Questions: Bayesian Statistics: Prior, Posterior, Credible Intervals

5 questions to test your understanding

Score: 0 / 5
Question 1 Multiple Choice

A statistician computes a 95% frequentist confidence interval [0.3, 0.7] for a coin's bias θ. A colleague says: 'There's a 95% chance the true bias is between 0.3 and 0.7.' Is this correct?

AYes — a 95% CI always means a 95% probability that the parameter is in the interval
BNo — the interval either contains the true θ or it doesn't; the 95% describes the procedure's long-run coverage across hypothetical repetitions, not a probability about this specific interval
CYes — as long as the sample size was large, the CI approximates a Bayesian credible interval and the interpretation holds
DNo — the colleague should have said '95% probability of observing data consistent with the interval'
Question 2 Multiple Choice

A researcher has a strong prior belief that a drug effect size θ is near 0.2, encoded as a tight prior. After seeing data that strongly suggests θ ≈ 0.8, what will the posterior look like?
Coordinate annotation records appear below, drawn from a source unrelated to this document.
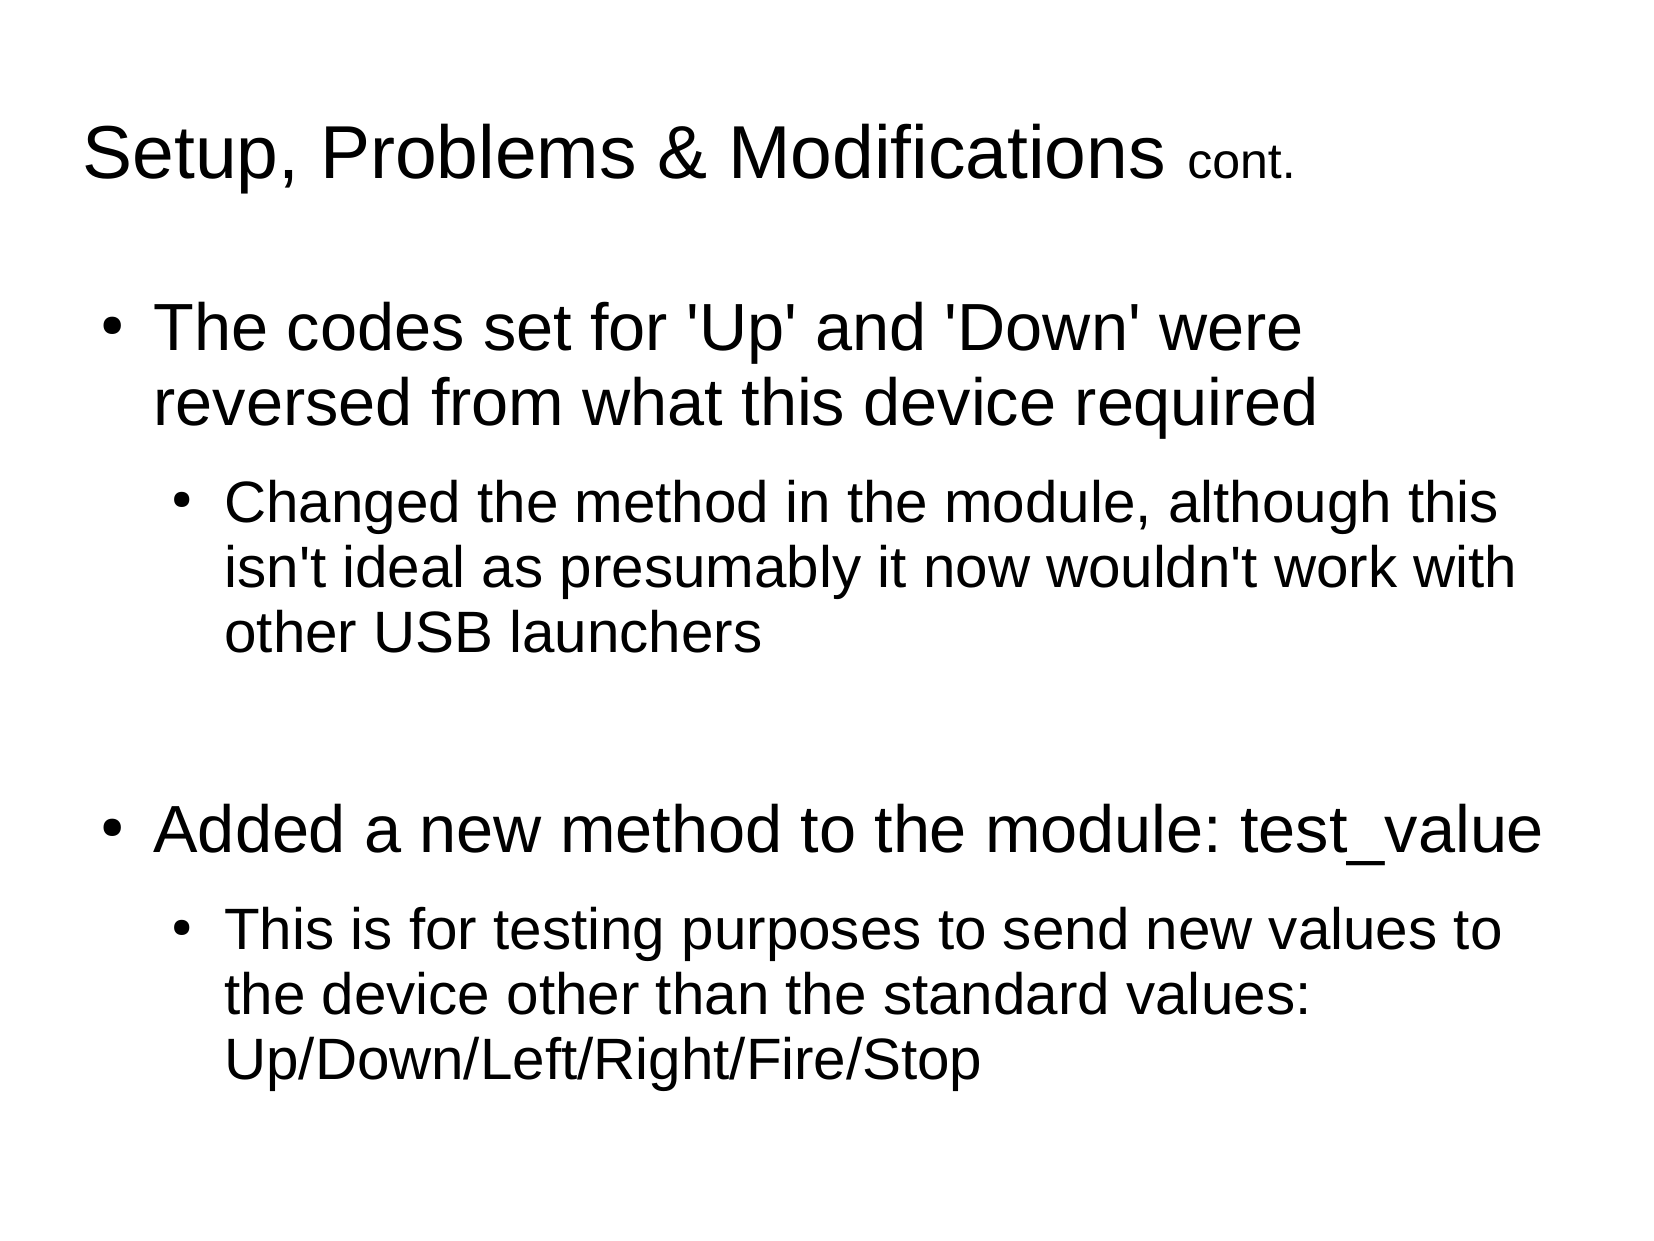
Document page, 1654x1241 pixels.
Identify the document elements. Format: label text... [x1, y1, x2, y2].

title Setup, Problems & Modifications cont. [82, 56, 1571, 250]
list The codes set for 'Up' and 'Down' were reversed from what this device required Changed the method in the module, although this isn't ideal as presumably it now wouldn't work with other USB launchers Added a new method to the module: test_value This is for testing purposes to send new values to the device other than the standard values: Up/Down/Left/Right/Fire/Stop [82, 290, 1571, 1094]
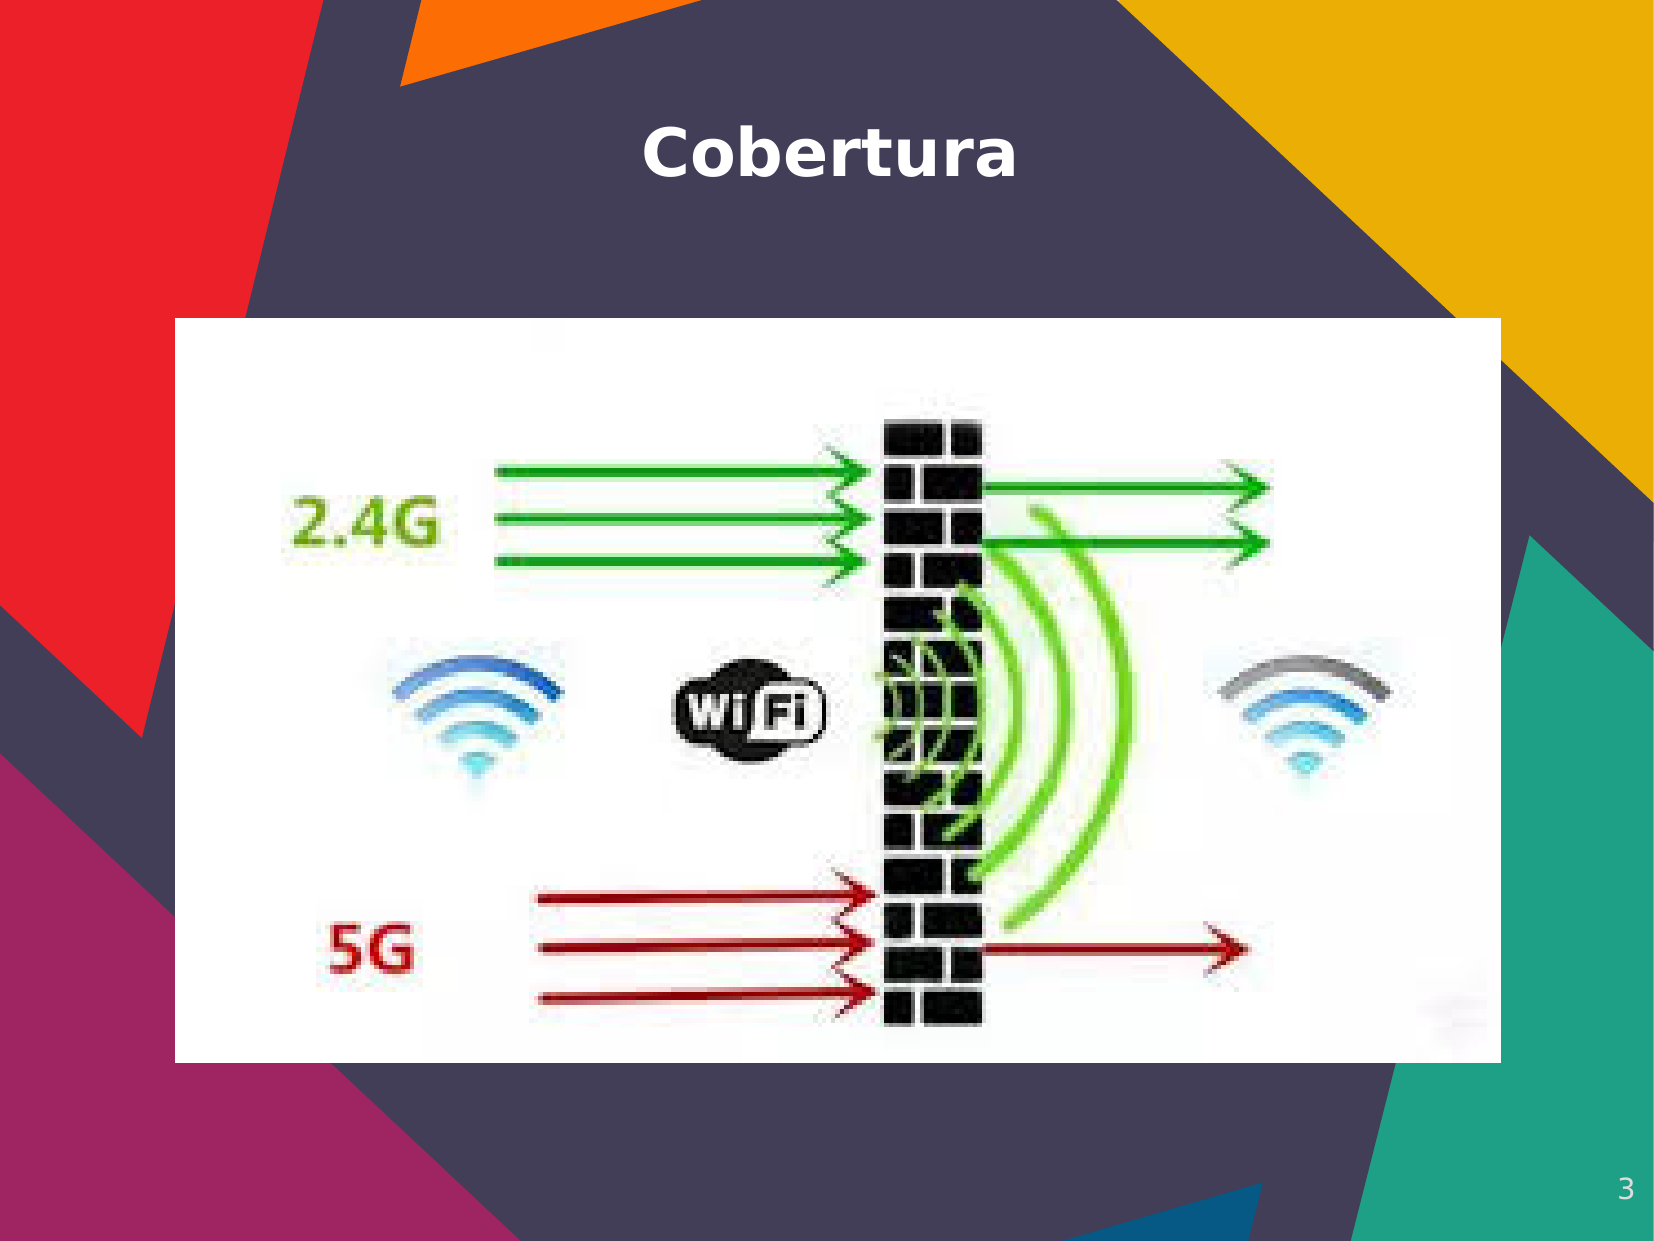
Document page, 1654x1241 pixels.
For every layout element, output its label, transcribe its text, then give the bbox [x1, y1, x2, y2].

title Cobertura [289, 49, 1372, 257]
picture [175, 318, 1501, 1063]
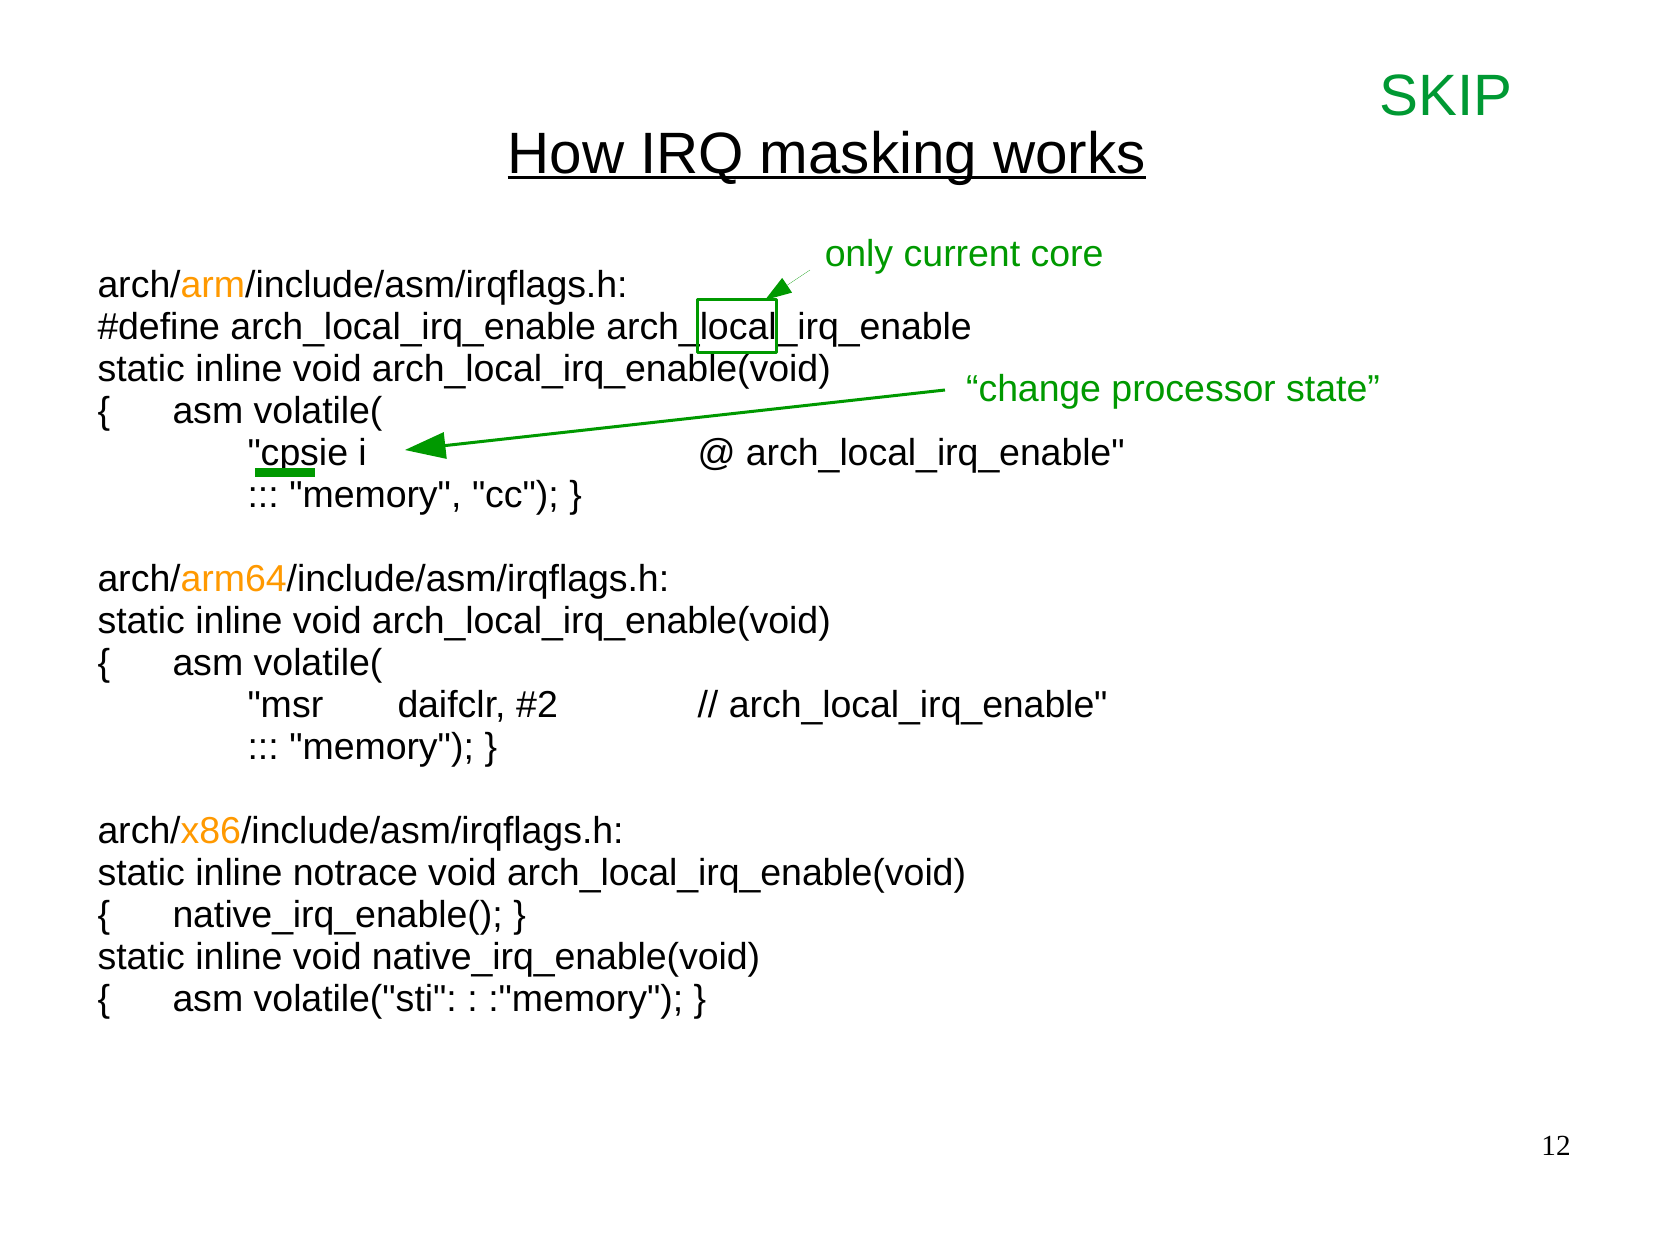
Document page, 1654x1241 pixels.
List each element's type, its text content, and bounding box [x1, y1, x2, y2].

text_box arch/arm/include/asm/irqflags.h: #define arch_local_irq_enable arch_local_irq_enable static inline void arch_local_irq_enable(void) { asm volatile( "cpsie i @ arch_local_irq_enable" ::: "memory", "cc"); } arch/arm64/include/asm/irqflags.h: static inline void arch_local_irq_enable(void) { asm volatile( "msr daifclr, #2 // arch_local_irq_enable" ::: "memory"); } arch/x86/include/asm/irqflags.h: static inline notrace void arch_local_irq_enable(void) { native_irq_enable(); } static inline void native_irq_enable(void) { asm volatile("sti": : :"memory"); } [82, 256, 1606, 1070]
title How IRQ masking works [82, 49, 1571, 256]
text_box “change processor state” [951, 360, 1396, 417]
text_box SKIP [1365, 55, 1571, 136]
text_box only current core [810, 225, 1201, 282]
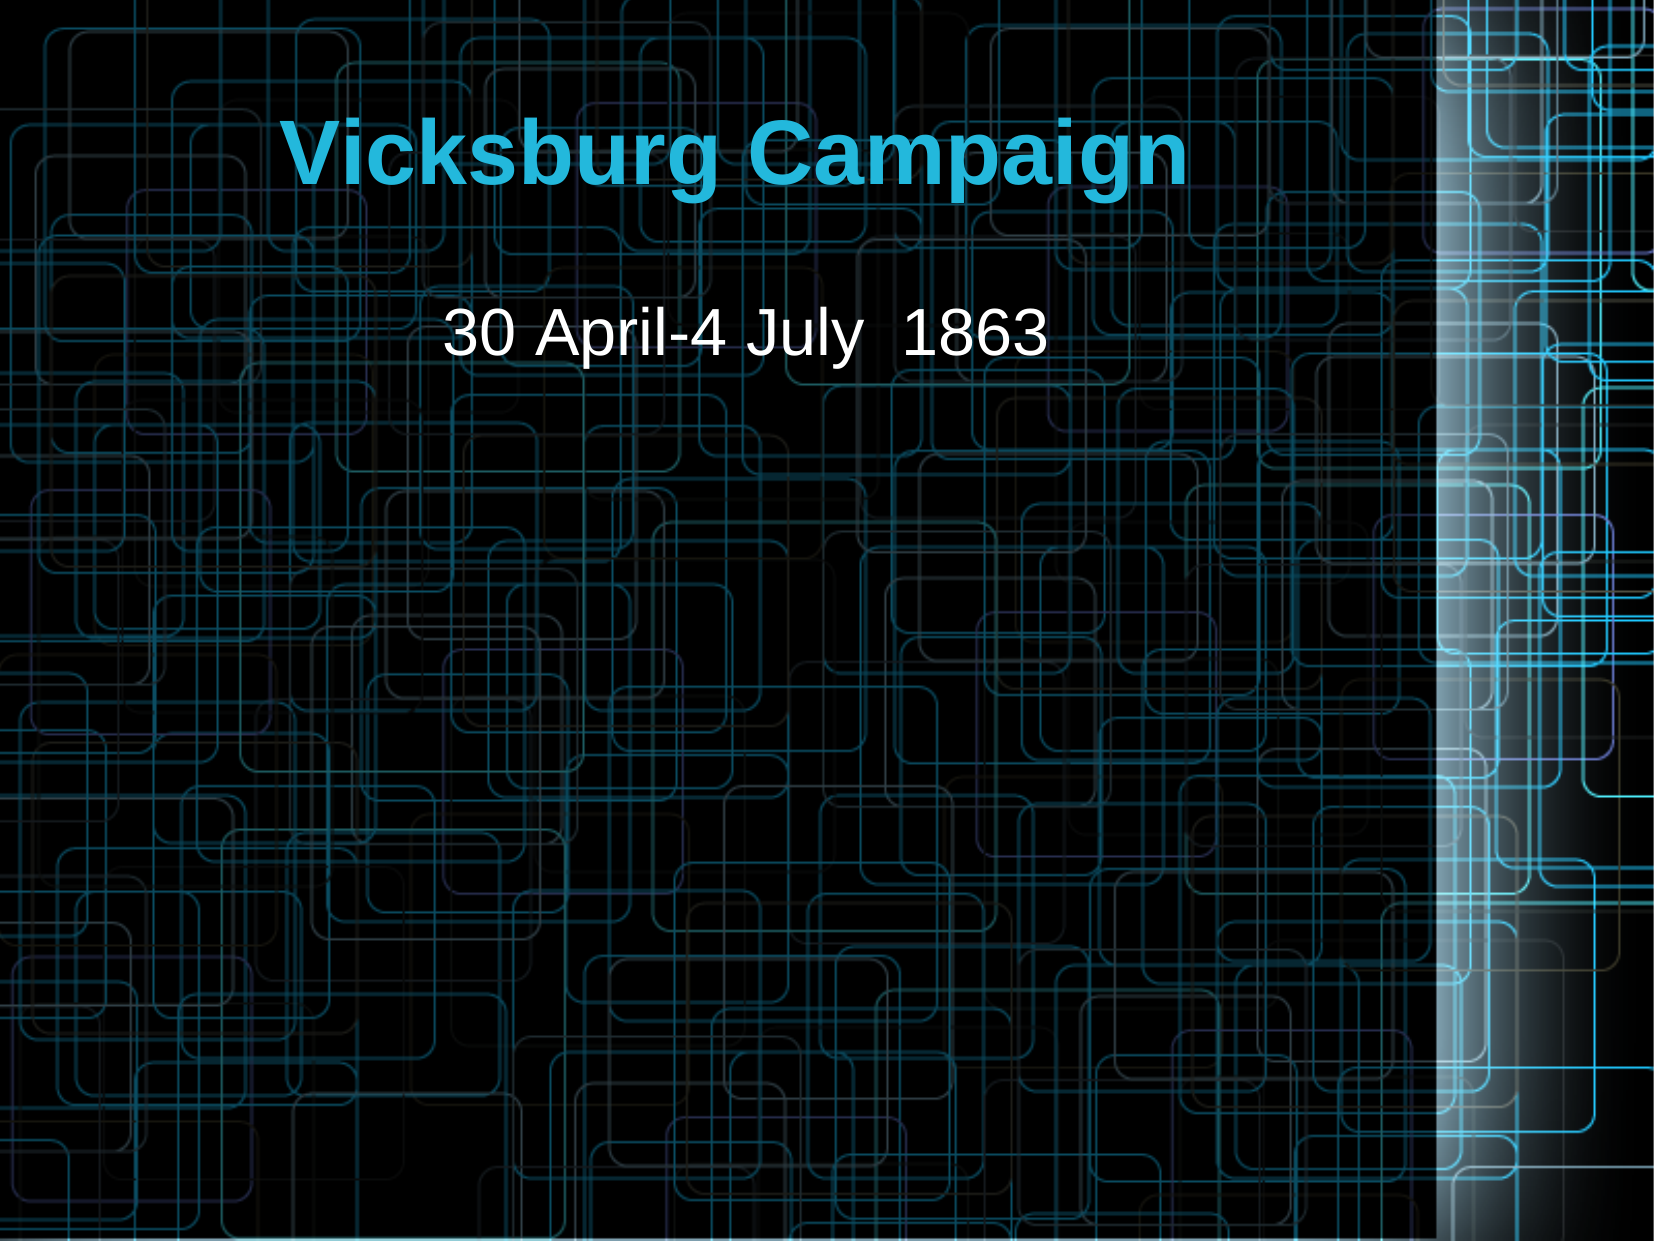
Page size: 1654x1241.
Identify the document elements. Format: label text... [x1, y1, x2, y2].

AThe posterior will be centered at 0.2 — a strongly-held prior anchors the estimate regardless of data
BThe posterior will be centered near the likelihood's peak (≈0.8), since sufficient data overwhelms even an informative prior
CThe posterior will be bimodal, split between 0.2 and 0.8 to incorporate both signals equally
DThe posterior will equal the prior, because the likelihood cannot update a strongly informative prior
Question 3 True / False

A 95% Bayesian credible interval [a, b] means that, given the observed data and the prior, there is a 95% probability that the true parameter θ lies between a and b.

TTrue
FFalse
Question 4 True / False

If two researchers start with different priors but observe the same data, they will typically arrive at the same posterior distribution.

TTrue
FFalse
Question 5 Short Answer

Explain what it means for the posterior to be a probability distribution over θ, and why this is philosophically different from a frequentist point estimate.